Radio / Television News

Federal appeal court rules Libeo directly involved in infringing Videotron copyright in hotels


By Ahmad Hathout

OTTAWA – The Federal Court of Appeal has granted Videotron an appeal that sought to implicate the third player in a case allegedly involving a trio of broadcasting companies that redistributed its channels in hotels without its consent.

Videotron appealed a decision by the Federal Court last April that found only two of three accused companies – Technologies Konek inc. and Coopérative de câblodistribution Hill Valley, but not Libeo – were involved in an illegal scheme that retransmitted a single Videotron signal to multiple hotel rooms over a period before February 2021, when Videotron first filed its $5-million lawsuit.

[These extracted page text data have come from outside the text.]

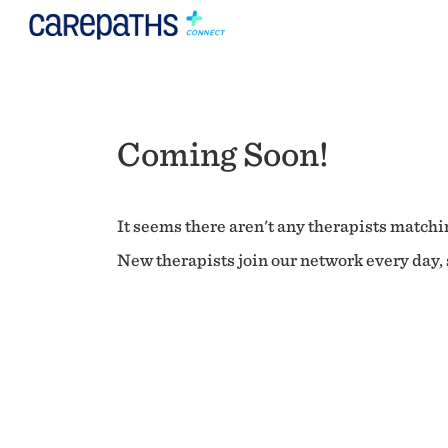
Coming Soon!
It seems there aren't any therapists matchin
New therapists join our network every day, s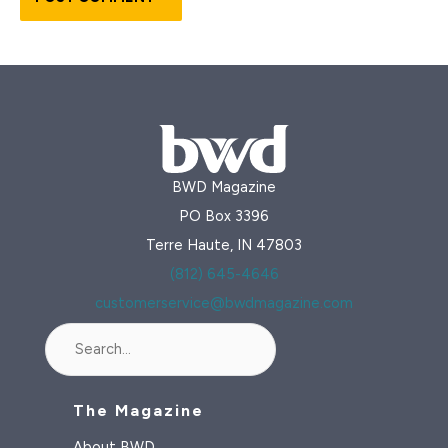
BWD Magazine
PO Box 3396
Terre Haute, IN 47803
(812) 645-4646
customerservice@bwdmagazine.com
Search
The Magazine
About BWD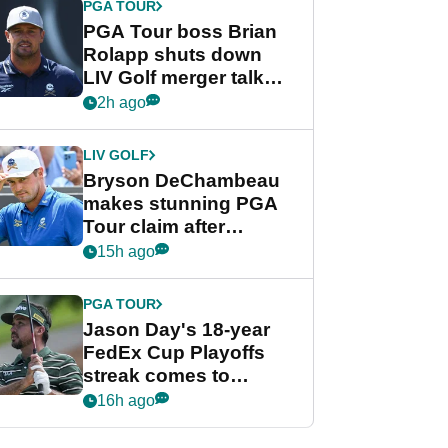
PGA TOUR
PGA Tour boss Brian
Rolapp shuts down
LIV Golf merger talk
despite Bryson
2h ago
DeChambeau plea
LIV GOLF
Bryson DeChambeau
makes stunning PGA
Tour claim after
whirlwind LIV Golf
15h ago
week
PGA TOUR
Jason Day's 18-year
FedEx Cup Playoffs
streak comes to
crushing end at
16h ago
Wyndham
Championship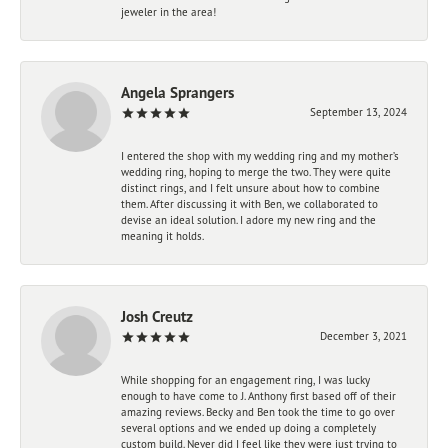
jeweler in the area!
Angela Sprangers
September 13, 2024
I entered the shop with my wedding ring and my mother’s
wedding ring, hoping to merge the two. They were quite
distinct rings, and I felt unsure about how to combine
them. After discussing it with Ben, we collaborated to
devise an ideal solution. I adore my new ring and the
meaning it holds.
Josh Creutz
December 3, 2021
While shopping for an engagement ring, I was lucky
enough to have come to J. Anthony first based off of their
amazing reviews. Becky and Ben took the time to go over
several options and we ended up doing a completely
custom build. Never did I feel like they were just trying to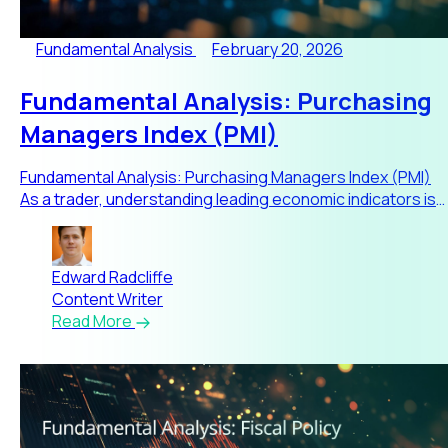
Fundamental Analysis
February 20, 2026
Fundamental Analysis: Purchasing
Managers Index (PMI)
Fundamental Analysis: Purchasing Managers Index (PMI)
As a trader, understanding leading economic indicators is
critical
Edward Radcliffe
Content Writer
Read More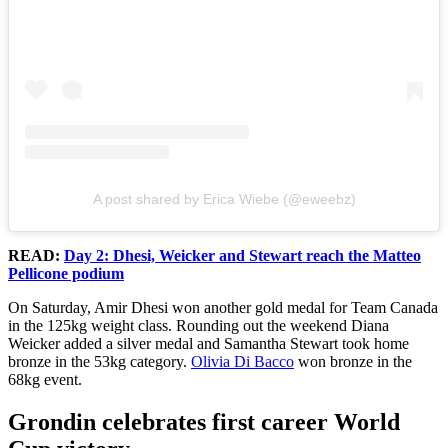
A post shared by Erica Wiebe (@eweebz)
READ:
Day 2: Dhesi, Weicker and Stewart reach the Matteo
Pellicone podium
On Saturday, Amir Dhesi won another gold medal for Team Canada
in the 125kg weight class. Rounding out the weekend Diana
Weicker added a silver medal and Samantha Stewart took home
bronze in the 53kg category.
Olivia Di Bacco
won bronze in the
68kg event.
Grondin celebrates first career World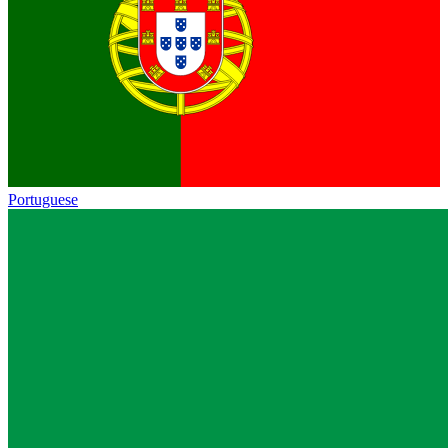
Portuguese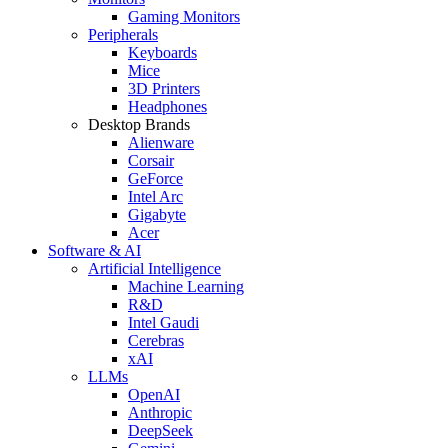
Gaming Monitors
Peripherals
Keyboards
Mice
3D Printers
Headphones
Desktop Brands
Alienware
Corsair
GeForce
Intel Arc
Gigabyte
Acer
Software & AI
Artificial Intelligence
Machine Learning
R&D
Intel Gaudi
Cerebras
xAI
LLMs
OpenAI
Anthropic
DeepSeek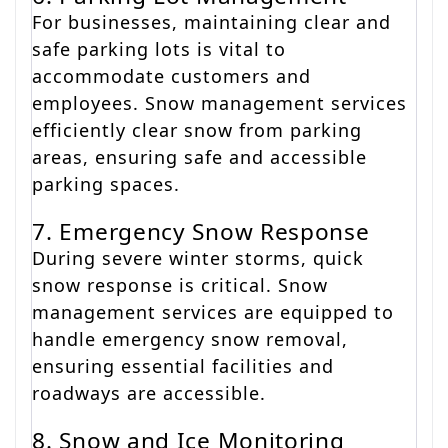
For businesses, maintaining clear and
safe parking lots is vital to
accommodate customers and
employees. Snow management services
efficiently clear snow from parking
areas, ensuring safe and accessible
parking spaces.
7. Emergency Snow Response
During severe winter storms, quick
snow response is critical. Snow
management services are equipped to
handle emergency snow removal,
ensuring essential facilities and
roadways are accessible.
8. Snow and Ice Monitoring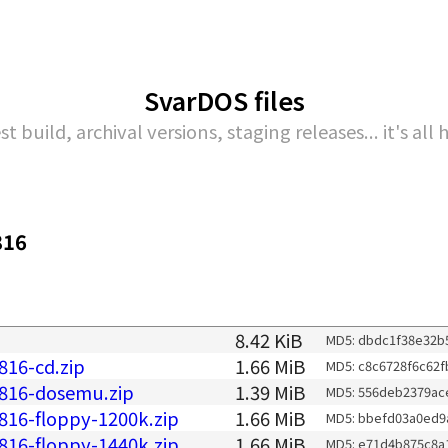
SvarDOS files
st build, archival versions, staging releases... it's all 
816
8.42 KiB
MD5: dbdc1f38e32b
816-cd.zip
1.66 MiB
MD5: c8c6728f6c62f
0816-dosemu.zip
1.39 MiB
MD5: 556deb2379ac
816-floppy-1200k.zip
1.66 MiB
MD5: bbefd03a0ed9
816-floppy-1440k.zip
1.66 MiB
MD5: e71d4b875c8a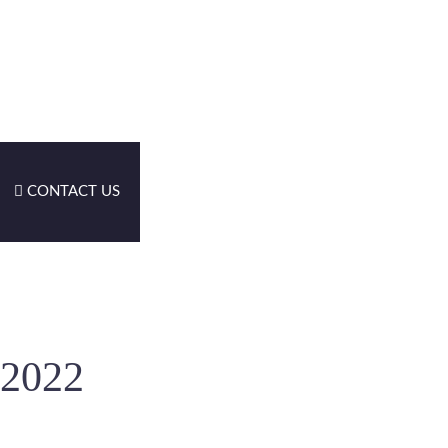
CONTACT US
-2022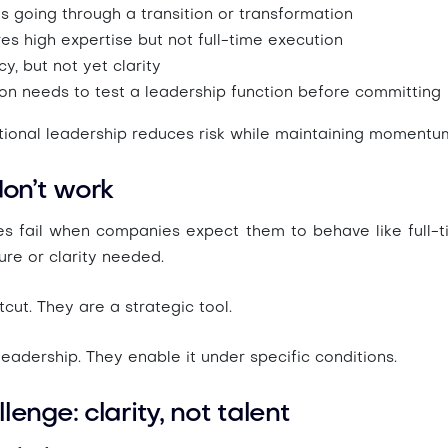
s going through a
transition or transformation
res
high expertise but not full-time execution
y, but not yet clarity
ion needs to
test a leadership function before committing
ctional leadership reduces risk while maintaining momentu
on’t work
es fail when companies expect them to behave like full-t
ure or clarity needed.
cut. They are a strategic tool.
leadership. They
enable it under specific conditions
.
lenge: clarity, not talent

The Montreal telecom asked the appeal court to also hold liable Libeo, which allegedly provided decoders it rented from Videotron to use for the capture and communication of TVA Sports in the hotel rooms. Libeo was founded in 1996 to provide infrastructure for hosting servers and websites.

In a decision dated Wednesday, the Federal Court of Appeal said the lower court erred in its decision to not implicate Libeo based on insufficient evidence. The appeal court said in its decision that the lower court relied on testimony from Libeo executives who said the decoders were always paid by Konek and that Libeo was unaware of the existence of the decoders.

The appeal court found that the business relationship between Libeo and Konek was strong enough to discredit the basis for which the lower court disregarded Libeo’s involvement. Libeo founder Jean-Francois Rousseau and president Joe Bussiere held “overlapping roles within Libeo and Konek,” the appeal court said, adding Bussiere is a co-founder of Konek and Rousseau is a director and shareholder.

“Following a contract concluded with Konek in 2018, Libéo played an important role in the Konek company and knew when signing this contract that Konek was going to offer its television services using its infrastructure including video capture servers. Encoding,” the court found. “More specifically, following this contract, Libéo participated in the development of several aspects of Konek’s infrastructure, in return allowing Konek’s customers to have access to Konek services.”

“In this context, and given all of the evidence demonstrating the close ties between Libéo and Konek , it seems seriously difficult to me … to conclude that there is ‘no evidence that Libéo was aware of the precise use’ of the decoders [referencing lower court] and that it was therefore not actively involved in the communication of TVA Group Programs by telecommunication,” the appeal court added.

“On the contrary, and all things considered, it appears from all of the evidence that Libéo subscribed to Videotron’s television services through the rental of ILLICO decoders; it therefore receives the signal and retransmits it illegally, including TVA Group stations, on Konek services.”